L’esprit social

Louis Even le jeudi, 01 août 1940. Dans Divers

À Québec, samedi 13 juillet. Chez un cordonnier-sellier.

— Monsieur B., on me dit que vous vous intéressez aux questions économiques, et je viens vous voir ce sujet.

— Moi ? Jamais !

— Me suis-je trompé d'adresse ou ai-je été mal renseigné ?

— Mon locataire, oui, lui s'en occupe. Il ne parle que de Crédit Social, il en est devenu bassinant.

— Et que pensez-vous de la question vous-même ?

— Je travaille de sept heures à sept heures et, à la veillée, je me repose.

— Trouvez-vous que ça va bien dans le pays ?

— Pas du tout.

— Et que faites-vous personnellement pour améliorer le régime ?

— Rien, et je ne ferai jamais rien. Il suffit de s'occuper de politique pour perdre son nom.

— Il y a politique et politique. Vous êtes dans une société dont vous êtes heureux de pouvoir tirer quelques avantages, si minces soient-ils. C'est votre devoir de veiller pour votre part à ce que la société marche dans l'ordre.

— Que les autres le fassent.

— Et que vous en profitiez ?

— D'abord, je vais vous dire, c'est aux journaliers qu'il convient de s'occuper de cela.

— Aux journaliers ? C'est peut-être "journalistes" que vous voulez dire ?

— Non, non. Aux journaliers.

— À ceux qui travaillent à la journée de bord et d'autre ?

— Justement.

— À eux de s'occuper de la chose publique ?

— À eux de faire ce qu'il faut pour que ça aille mieux.

— C'est drôle ! Expliquez-moi donc ça.

— C'est parce que, lorsque les journaliers seront bien, nous autres on sera bien.

★ ★  ★

Quelle est la dose d'esprit social de ce brave cordonnier ? Exactement celle qu'il a prise à l'école primaire, sans doute. Diminuée même, peut-être ; sûrement pas augmentée.

Son cas n'est pas isolé et n'est pas confiné à Québec, bien au contraire. Le libéralisme économique a cultivé, du haut en bas de l'échelle, la philosophie du "Tire-toi d'affaire", la "lutte pour la vie" — comme dans le bois. La coopération, c'est la marotte de quelques idéologistes, du "locataire bassinant".

On comprend encore chez nous l'esprit familial. On condamne le grand frère, la grande sœur qui brillent, gagnent et dépensent sans s'occuper d'un cadet faible, malade ou infirme. Ou celui qui planterait là maison pauvre et famille dans le besoin, pour faire vie plantureuse avec son gain personnel.

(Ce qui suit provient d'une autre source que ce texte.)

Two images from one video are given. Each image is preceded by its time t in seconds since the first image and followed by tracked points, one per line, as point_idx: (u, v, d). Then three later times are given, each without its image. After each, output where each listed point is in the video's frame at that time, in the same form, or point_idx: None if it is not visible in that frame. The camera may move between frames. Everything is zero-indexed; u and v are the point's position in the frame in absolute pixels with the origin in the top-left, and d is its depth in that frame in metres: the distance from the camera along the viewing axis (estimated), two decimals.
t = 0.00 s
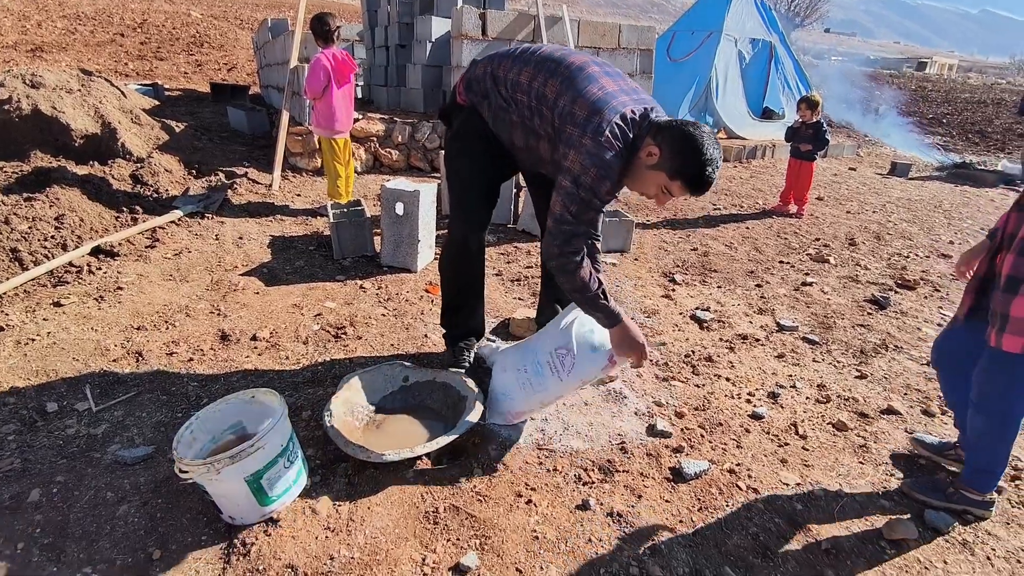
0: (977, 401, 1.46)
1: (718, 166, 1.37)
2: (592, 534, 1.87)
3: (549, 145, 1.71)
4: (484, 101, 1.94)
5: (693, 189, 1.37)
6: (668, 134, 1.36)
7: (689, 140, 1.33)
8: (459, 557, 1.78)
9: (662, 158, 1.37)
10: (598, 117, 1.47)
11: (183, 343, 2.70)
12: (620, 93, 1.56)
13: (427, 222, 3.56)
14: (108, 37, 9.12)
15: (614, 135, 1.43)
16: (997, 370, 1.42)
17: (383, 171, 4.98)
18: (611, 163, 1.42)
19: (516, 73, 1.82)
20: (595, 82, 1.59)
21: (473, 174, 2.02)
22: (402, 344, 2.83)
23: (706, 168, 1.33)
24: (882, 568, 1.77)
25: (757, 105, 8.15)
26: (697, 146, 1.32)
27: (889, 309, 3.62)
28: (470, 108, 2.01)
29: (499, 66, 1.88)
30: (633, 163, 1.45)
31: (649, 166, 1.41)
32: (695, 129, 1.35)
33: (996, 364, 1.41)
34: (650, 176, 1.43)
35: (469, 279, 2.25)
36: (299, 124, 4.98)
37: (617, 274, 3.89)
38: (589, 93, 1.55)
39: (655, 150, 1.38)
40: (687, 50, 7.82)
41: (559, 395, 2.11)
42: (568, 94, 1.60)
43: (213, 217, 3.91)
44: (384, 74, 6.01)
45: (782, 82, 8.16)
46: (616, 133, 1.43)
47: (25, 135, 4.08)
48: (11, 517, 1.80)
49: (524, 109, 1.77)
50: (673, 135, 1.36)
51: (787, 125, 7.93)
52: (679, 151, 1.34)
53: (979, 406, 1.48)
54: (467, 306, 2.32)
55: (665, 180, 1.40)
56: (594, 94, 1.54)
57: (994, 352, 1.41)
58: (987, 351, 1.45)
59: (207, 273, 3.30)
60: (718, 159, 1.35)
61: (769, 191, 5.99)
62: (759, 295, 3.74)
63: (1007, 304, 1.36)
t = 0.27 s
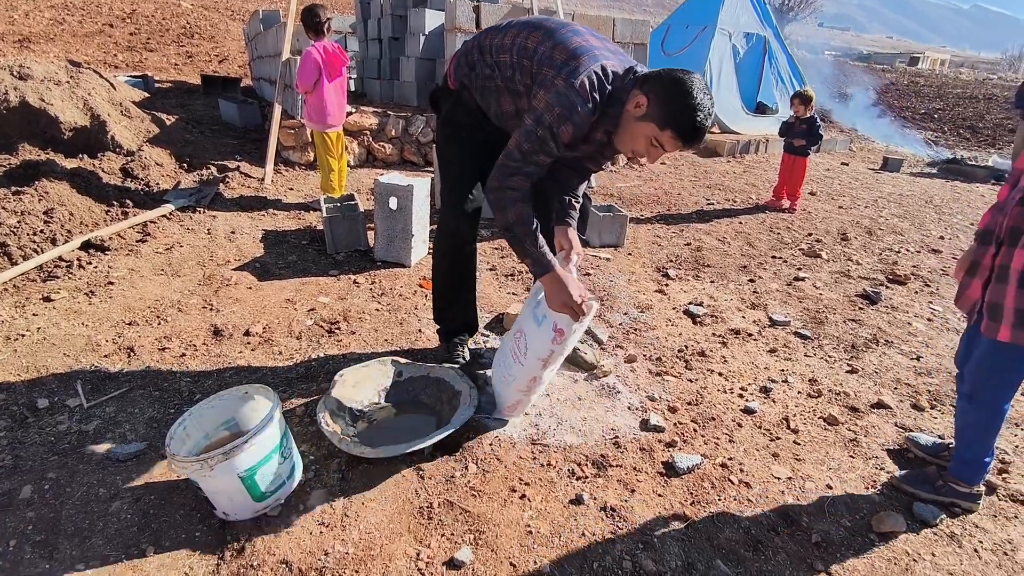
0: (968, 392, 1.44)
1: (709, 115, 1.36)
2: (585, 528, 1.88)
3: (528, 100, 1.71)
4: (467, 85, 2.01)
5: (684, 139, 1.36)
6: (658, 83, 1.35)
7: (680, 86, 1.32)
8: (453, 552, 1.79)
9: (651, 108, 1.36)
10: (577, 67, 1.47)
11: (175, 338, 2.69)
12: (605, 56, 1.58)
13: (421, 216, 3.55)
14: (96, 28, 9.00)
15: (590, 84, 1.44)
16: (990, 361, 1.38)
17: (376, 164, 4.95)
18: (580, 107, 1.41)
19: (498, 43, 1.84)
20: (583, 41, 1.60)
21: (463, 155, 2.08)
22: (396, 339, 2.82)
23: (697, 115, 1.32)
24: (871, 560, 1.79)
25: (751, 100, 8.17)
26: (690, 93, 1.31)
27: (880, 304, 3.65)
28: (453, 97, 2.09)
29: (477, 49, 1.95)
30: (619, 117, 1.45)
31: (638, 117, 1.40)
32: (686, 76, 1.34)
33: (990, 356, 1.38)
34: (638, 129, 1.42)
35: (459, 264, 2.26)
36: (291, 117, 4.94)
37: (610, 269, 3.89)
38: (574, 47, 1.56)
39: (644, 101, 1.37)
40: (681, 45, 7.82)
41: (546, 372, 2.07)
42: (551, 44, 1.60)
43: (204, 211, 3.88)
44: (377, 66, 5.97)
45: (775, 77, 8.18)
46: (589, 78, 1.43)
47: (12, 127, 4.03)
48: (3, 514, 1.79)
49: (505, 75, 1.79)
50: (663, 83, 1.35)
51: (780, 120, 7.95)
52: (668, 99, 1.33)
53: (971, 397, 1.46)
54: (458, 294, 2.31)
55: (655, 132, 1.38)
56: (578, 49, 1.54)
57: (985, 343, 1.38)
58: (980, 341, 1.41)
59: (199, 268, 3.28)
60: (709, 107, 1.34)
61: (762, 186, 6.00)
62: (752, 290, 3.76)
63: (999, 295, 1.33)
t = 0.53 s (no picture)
0: (958, 387, 1.45)
1: (684, 98, 1.30)
2: (583, 523, 1.89)
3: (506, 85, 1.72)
4: (455, 80, 2.02)
5: (658, 126, 1.31)
6: (628, 69, 1.31)
7: (652, 71, 1.27)
8: (452, 548, 1.79)
9: (622, 96, 1.31)
10: (539, 50, 1.47)
11: (172, 335, 2.68)
12: (576, 39, 1.55)
13: (418, 213, 3.54)
14: (90, 22, 8.92)
15: (549, 66, 1.42)
16: (982, 355, 1.39)
17: (372, 160, 4.94)
18: (535, 91, 1.41)
19: (480, 38, 1.89)
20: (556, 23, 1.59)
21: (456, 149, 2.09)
22: (394, 336, 2.83)
23: (669, 101, 1.27)
24: (866, 554, 1.81)
25: (747, 97, 8.18)
26: (661, 78, 1.26)
27: (875, 300, 3.67)
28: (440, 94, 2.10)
29: (461, 46, 1.98)
30: (589, 102, 1.42)
31: (611, 106, 1.35)
32: (658, 60, 1.29)
33: (984, 349, 1.38)
34: (612, 117, 1.37)
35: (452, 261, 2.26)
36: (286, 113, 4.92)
37: (607, 265, 3.90)
38: (542, 29, 1.54)
39: (615, 89, 1.33)
40: (678, 41, 7.83)
41: (558, 339, 2.01)
42: (519, 26, 1.59)
43: (200, 208, 3.86)
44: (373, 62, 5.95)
45: (771, 73, 8.19)
46: (548, 60, 1.43)
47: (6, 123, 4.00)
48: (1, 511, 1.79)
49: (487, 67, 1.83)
50: (634, 68, 1.31)
51: (776, 117, 7.96)
52: (639, 85, 1.29)
53: (961, 392, 1.46)
54: (452, 292, 2.31)
55: (628, 120, 1.34)
56: (546, 32, 1.53)
57: (983, 338, 1.37)
58: (975, 336, 1.41)
59: (195, 264, 3.27)
60: (683, 92, 1.29)
61: (757, 183, 6.02)
62: (748, 287, 3.77)
63: (997, 290, 1.33)
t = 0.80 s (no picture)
0: (953, 384, 1.48)
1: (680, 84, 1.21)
2: (582, 521, 1.90)
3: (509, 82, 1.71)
4: (455, 79, 2.03)
5: (650, 112, 1.22)
6: (620, 52, 1.23)
7: (644, 58, 1.19)
8: (452, 545, 1.81)
9: (613, 80, 1.24)
10: (536, 44, 1.47)
11: (171, 334, 2.69)
12: (571, 27, 1.54)
13: (417, 212, 3.55)
14: (87, 20, 8.90)
15: (545, 58, 1.41)
16: (975, 351, 1.41)
17: (371, 159, 4.94)
18: (535, 84, 1.40)
19: (475, 39, 1.91)
20: (549, 15, 1.58)
21: (458, 150, 2.10)
22: (393, 334, 2.84)
23: (662, 85, 1.19)
24: (862, 551, 1.82)
25: (745, 95, 8.19)
26: (654, 62, 1.18)
27: (872, 298, 3.69)
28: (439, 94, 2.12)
29: (459, 45, 1.99)
30: (588, 91, 1.39)
31: (604, 91, 1.28)
32: (653, 43, 1.21)
33: (977, 345, 1.39)
34: (605, 104, 1.30)
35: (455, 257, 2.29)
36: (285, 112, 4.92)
37: (605, 264, 3.91)
38: (536, 23, 1.54)
39: (607, 74, 1.26)
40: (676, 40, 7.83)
41: (562, 380, 2.06)
42: (513, 22, 1.59)
43: (199, 207, 3.87)
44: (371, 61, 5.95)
45: (769, 72, 8.21)
46: (546, 52, 1.43)
47: (4, 122, 3.99)
48: (3, 509, 1.80)
49: (486, 62, 1.83)
50: (626, 52, 1.23)
51: (774, 116, 7.98)
52: (630, 70, 1.21)
53: (954, 388, 1.49)
54: (455, 289, 2.33)
55: (621, 106, 1.26)
56: (539, 26, 1.53)
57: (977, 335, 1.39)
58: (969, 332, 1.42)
59: (195, 263, 3.27)
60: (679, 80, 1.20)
61: (755, 181, 6.03)
62: (746, 286, 3.79)
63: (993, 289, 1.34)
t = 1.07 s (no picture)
0: (952, 382, 1.49)
1: (678, 94, 1.23)
2: (582, 519, 1.92)
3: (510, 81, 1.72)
4: (457, 80, 2.04)
5: (647, 120, 1.24)
6: (622, 57, 1.24)
7: (644, 64, 1.21)
8: (454, 543, 1.82)
9: (613, 85, 1.25)
10: (538, 46, 1.48)
11: (176, 334, 2.71)
12: (574, 31, 1.55)
13: (419, 213, 3.57)
14: (90, 22, 8.94)
15: (546, 62, 1.43)
16: (974, 349, 1.42)
17: (372, 160, 4.96)
18: (535, 87, 1.42)
19: (478, 39, 1.91)
20: (552, 17, 1.59)
21: (461, 150, 2.12)
22: (395, 335, 2.86)
23: (661, 93, 1.21)
24: (862, 549, 1.83)
25: (746, 96, 8.20)
26: (654, 71, 1.20)
27: (872, 298, 3.70)
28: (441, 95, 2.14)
29: (462, 46, 2.00)
30: (586, 95, 1.41)
31: (603, 95, 1.30)
32: (654, 50, 1.22)
33: (978, 341, 1.41)
34: (604, 107, 1.32)
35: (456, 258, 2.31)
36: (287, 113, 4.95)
37: (606, 265, 3.93)
38: (539, 25, 1.55)
39: (607, 78, 1.28)
40: (677, 41, 7.85)
41: (556, 376, 2.08)
42: (517, 22, 1.60)
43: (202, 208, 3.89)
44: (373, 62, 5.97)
45: (770, 72, 8.21)
46: (547, 55, 1.44)
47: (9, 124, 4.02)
48: (10, 507, 1.82)
49: (488, 63, 1.84)
50: (628, 58, 1.24)
51: (775, 116, 7.99)
52: (630, 76, 1.23)
53: (955, 386, 1.50)
54: (457, 289, 2.35)
55: (619, 110, 1.28)
56: (544, 28, 1.54)
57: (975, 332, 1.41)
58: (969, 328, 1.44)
59: (198, 264, 3.30)
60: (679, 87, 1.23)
61: (756, 182, 6.04)
62: (747, 286, 3.80)
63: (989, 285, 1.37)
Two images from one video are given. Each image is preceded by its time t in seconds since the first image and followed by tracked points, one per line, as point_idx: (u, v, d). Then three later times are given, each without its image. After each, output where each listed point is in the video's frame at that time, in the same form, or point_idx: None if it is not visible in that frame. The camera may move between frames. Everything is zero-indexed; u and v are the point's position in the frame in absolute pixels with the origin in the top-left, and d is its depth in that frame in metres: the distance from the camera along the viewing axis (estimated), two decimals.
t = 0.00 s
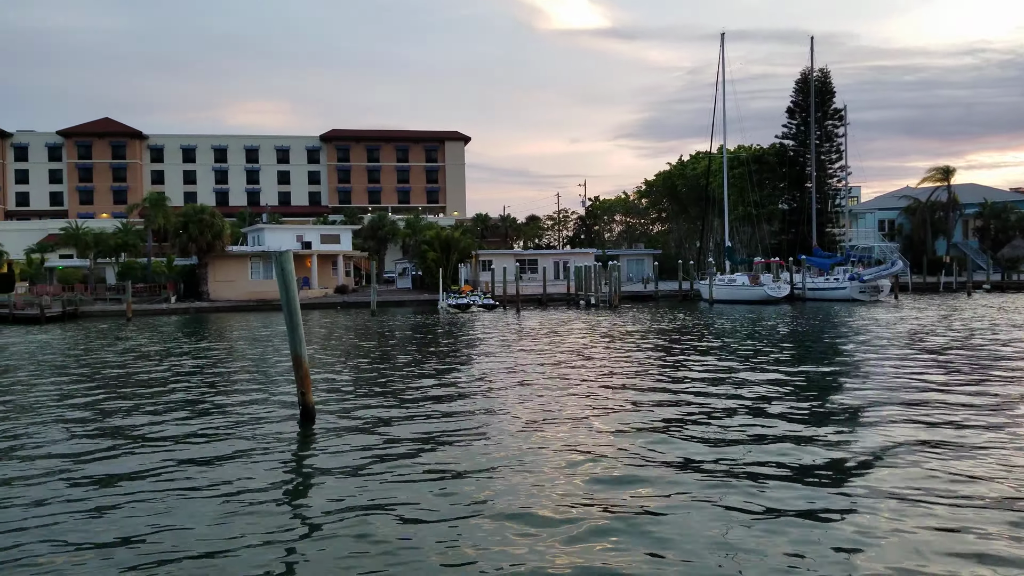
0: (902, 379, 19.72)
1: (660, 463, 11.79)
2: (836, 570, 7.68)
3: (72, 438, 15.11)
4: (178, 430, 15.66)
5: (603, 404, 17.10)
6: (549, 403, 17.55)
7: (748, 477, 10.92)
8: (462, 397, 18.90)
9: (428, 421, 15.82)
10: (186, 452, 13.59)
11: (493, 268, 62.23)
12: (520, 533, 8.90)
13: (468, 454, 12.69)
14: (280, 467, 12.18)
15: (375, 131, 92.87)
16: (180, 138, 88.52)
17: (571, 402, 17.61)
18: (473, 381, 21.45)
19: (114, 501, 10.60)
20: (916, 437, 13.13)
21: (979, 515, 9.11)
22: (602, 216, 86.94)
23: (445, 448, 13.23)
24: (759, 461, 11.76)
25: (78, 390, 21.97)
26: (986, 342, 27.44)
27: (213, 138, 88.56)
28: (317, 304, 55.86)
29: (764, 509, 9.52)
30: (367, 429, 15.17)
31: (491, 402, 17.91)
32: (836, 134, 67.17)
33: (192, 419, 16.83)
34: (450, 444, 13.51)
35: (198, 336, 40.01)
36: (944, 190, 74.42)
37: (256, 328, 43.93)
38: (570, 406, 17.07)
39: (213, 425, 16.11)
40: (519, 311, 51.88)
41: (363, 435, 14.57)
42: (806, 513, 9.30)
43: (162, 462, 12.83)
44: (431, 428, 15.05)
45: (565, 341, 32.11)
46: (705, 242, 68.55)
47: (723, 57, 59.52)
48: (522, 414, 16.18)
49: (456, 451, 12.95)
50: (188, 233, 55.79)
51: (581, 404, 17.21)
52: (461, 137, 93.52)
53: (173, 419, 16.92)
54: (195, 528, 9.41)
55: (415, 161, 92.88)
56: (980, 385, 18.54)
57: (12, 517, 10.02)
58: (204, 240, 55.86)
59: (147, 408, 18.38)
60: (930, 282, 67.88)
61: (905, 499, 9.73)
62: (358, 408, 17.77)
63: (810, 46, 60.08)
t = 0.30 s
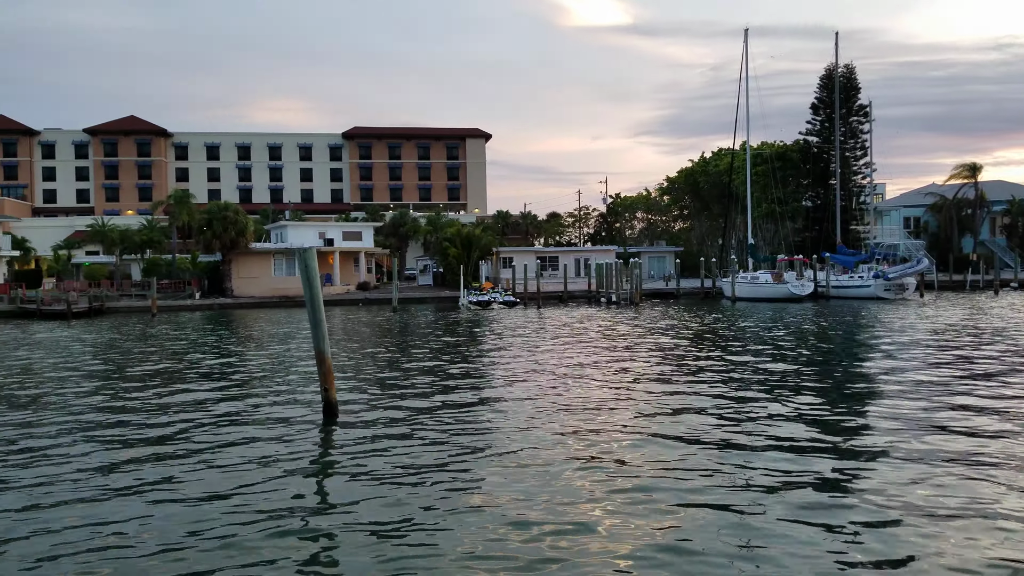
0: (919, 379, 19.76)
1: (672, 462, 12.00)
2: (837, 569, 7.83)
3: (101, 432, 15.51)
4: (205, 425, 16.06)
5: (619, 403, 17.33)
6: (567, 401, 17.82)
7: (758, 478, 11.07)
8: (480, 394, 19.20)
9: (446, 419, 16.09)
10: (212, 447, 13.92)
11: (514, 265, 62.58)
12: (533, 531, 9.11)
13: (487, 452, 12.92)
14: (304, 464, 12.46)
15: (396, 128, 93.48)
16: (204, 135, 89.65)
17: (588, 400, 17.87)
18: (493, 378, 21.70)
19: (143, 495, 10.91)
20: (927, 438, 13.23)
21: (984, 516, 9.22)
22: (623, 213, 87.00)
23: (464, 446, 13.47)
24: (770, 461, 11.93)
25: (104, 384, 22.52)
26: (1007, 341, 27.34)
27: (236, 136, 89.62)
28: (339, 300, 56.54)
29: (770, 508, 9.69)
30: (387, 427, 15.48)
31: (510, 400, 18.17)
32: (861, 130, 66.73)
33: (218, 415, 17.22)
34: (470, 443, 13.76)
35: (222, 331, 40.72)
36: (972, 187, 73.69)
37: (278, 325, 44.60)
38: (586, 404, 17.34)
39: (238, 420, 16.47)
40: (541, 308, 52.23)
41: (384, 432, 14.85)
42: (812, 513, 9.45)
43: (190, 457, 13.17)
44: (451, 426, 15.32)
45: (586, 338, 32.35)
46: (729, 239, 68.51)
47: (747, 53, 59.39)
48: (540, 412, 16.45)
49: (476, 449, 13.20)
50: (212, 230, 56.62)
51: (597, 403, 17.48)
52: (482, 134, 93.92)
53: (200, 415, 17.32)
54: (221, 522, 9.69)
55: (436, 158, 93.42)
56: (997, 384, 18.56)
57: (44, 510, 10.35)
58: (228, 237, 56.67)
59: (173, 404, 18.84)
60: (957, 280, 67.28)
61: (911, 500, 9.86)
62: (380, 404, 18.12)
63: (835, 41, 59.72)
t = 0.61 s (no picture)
0: (926, 379, 19.92)
1: (675, 461, 12.27)
2: (825, 557, 8.04)
3: (122, 428, 15.98)
4: (221, 422, 16.50)
5: (624, 403, 17.71)
6: (573, 400, 18.22)
7: (759, 475, 11.31)
8: (489, 394, 19.61)
9: (456, 418, 16.45)
10: (230, 443, 14.33)
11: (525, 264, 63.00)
12: (534, 521, 9.34)
13: (495, 451, 13.25)
14: (318, 459, 12.83)
15: (409, 128, 94.07)
16: (218, 135, 90.55)
17: (594, 400, 18.25)
18: (503, 378, 22.11)
19: (160, 485, 11.23)
20: (929, 439, 13.42)
21: (975, 509, 9.40)
22: (635, 212, 87.19)
23: (474, 445, 13.81)
24: (773, 461, 12.18)
25: (121, 382, 23.05)
26: (1015, 342, 27.46)
27: (249, 135, 90.48)
28: (351, 299, 57.15)
29: (767, 501, 9.89)
30: (398, 426, 15.87)
31: (518, 399, 18.56)
32: (874, 130, 66.77)
33: (234, 413, 17.66)
34: (479, 442, 14.08)
35: (237, 329, 41.35)
36: (986, 187, 73.53)
37: (291, 322, 45.16)
38: (596, 405, 17.65)
39: (254, 418, 16.90)
40: (552, 307, 52.63)
41: (396, 432, 15.23)
42: (808, 507, 9.64)
43: (207, 451, 13.57)
44: (461, 426, 15.69)
45: (596, 337, 32.73)
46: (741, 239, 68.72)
47: (759, 52, 59.68)
48: (547, 412, 16.84)
49: (485, 448, 13.53)
50: (225, 229, 57.36)
51: (604, 403, 17.86)
52: (494, 133, 94.40)
53: (217, 412, 17.76)
54: (239, 509, 10.03)
55: (448, 158, 93.96)
56: (999, 385, 18.80)
57: (68, 496, 10.76)
58: (241, 236, 57.38)
59: (191, 402, 19.35)
60: (971, 280, 67.15)
61: (905, 495, 10.03)
62: (391, 403, 18.54)
63: (846, 41, 59.88)
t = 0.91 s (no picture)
0: (931, 381, 19.84)
1: (678, 462, 12.26)
2: (824, 559, 8.02)
3: (127, 426, 16.01)
4: (226, 421, 16.53)
5: (628, 403, 17.68)
6: (577, 400, 18.21)
7: (762, 477, 11.25)
8: (493, 393, 19.60)
9: (460, 418, 16.43)
10: (234, 441, 14.33)
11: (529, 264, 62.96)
12: (534, 521, 9.29)
13: (499, 451, 13.23)
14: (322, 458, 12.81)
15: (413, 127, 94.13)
16: (223, 134, 90.72)
17: (598, 400, 18.24)
18: (507, 378, 22.10)
19: (163, 484, 11.22)
20: (935, 441, 13.37)
21: (981, 513, 9.32)
22: (639, 212, 87.07)
23: (478, 445, 13.78)
24: (775, 463, 12.15)
25: (127, 380, 23.12)
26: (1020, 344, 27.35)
27: (254, 134, 90.62)
28: (355, 298, 57.19)
29: (768, 502, 9.85)
30: (402, 425, 15.85)
31: (522, 399, 18.56)
32: (880, 130, 66.60)
33: (239, 411, 17.67)
34: (483, 442, 14.05)
35: (242, 328, 41.42)
36: (991, 188, 73.33)
37: (294, 322, 45.16)
38: (599, 405, 17.65)
39: (258, 417, 16.92)
40: (556, 307, 52.58)
41: (399, 431, 15.21)
42: (809, 508, 9.60)
43: (211, 450, 13.55)
44: (465, 425, 15.67)
45: (600, 338, 32.70)
46: (745, 239, 68.62)
47: (765, 52, 59.54)
48: (550, 412, 16.83)
49: (489, 448, 13.51)
50: (230, 227, 57.42)
51: (608, 403, 17.83)
52: (498, 133, 94.40)
53: (221, 411, 17.78)
54: (242, 507, 10.01)
55: (452, 157, 93.98)
56: (1003, 387, 18.75)
57: (72, 495, 10.77)
58: (245, 234, 57.41)
59: (196, 400, 19.37)
60: (976, 282, 66.90)
61: (908, 498, 9.99)
62: (395, 403, 18.53)
63: (853, 41, 59.66)
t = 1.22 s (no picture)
0: (955, 382, 19.72)
1: (694, 461, 12.42)
2: (833, 556, 8.17)
3: (157, 422, 16.42)
4: (252, 418, 16.89)
5: (647, 403, 17.80)
6: (597, 400, 18.35)
7: (778, 476, 11.38)
8: (513, 393, 19.81)
9: (481, 417, 16.67)
10: (260, 438, 14.68)
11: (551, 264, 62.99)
12: (551, 517, 9.50)
13: (518, 450, 13.42)
14: (344, 455, 13.10)
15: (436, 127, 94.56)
16: (248, 134, 91.72)
17: (617, 400, 18.38)
18: (528, 377, 22.31)
19: (191, 480, 11.54)
20: (952, 442, 13.40)
21: (992, 513, 9.42)
22: (662, 212, 86.74)
23: (498, 444, 13.99)
24: (791, 463, 12.25)
25: (155, 378, 23.59)
26: None
27: (278, 134, 91.50)
28: (378, 297, 57.59)
29: (781, 502, 9.98)
30: (425, 423, 16.12)
31: (543, 398, 18.74)
32: (906, 129, 65.90)
33: (264, 409, 18.03)
34: (503, 440, 14.28)
35: (266, 327, 41.87)
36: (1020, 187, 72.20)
37: (317, 321, 45.55)
38: (618, 404, 17.80)
39: (282, 414, 17.27)
40: (577, 307, 52.57)
41: (421, 429, 15.46)
42: (821, 508, 9.72)
43: (238, 446, 13.90)
44: (487, 423, 15.90)
45: (622, 338, 32.72)
46: (769, 240, 68.17)
47: (789, 51, 59.20)
48: (570, 411, 17.03)
49: (509, 447, 13.70)
50: (255, 227, 58.02)
51: (627, 403, 17.97)
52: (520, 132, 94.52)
53: (247, 408, 18.17)
54: (269, 502, 10.34)
55: (474, 157, 94.26)
56: None
57: (104, 489, 11.15)
58: (269, 234, 57.97)
59: (223, 398, 19.78)
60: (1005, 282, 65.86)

Mais dès qu'on sort des quatre murs de la maison, il ne semble plus y avoir rien de solidaire. Plus de bien commun. Rien que l'individu tirant le plus possible à soi et n'appréciant les autres individus qu'en autant qu'ils le servent.

"Que mon voisin s'occupe d'arranger les choses, j'en profiterai." Comme cette manière de raisonner est trop générale, même si elle est inconsciente, il arrive qu'il n'y a pas beaucoup de voisins pour arranger les choses, et qu'on se plaint partout.

Ce serait pourtant si facile si tous y mettaient du leur.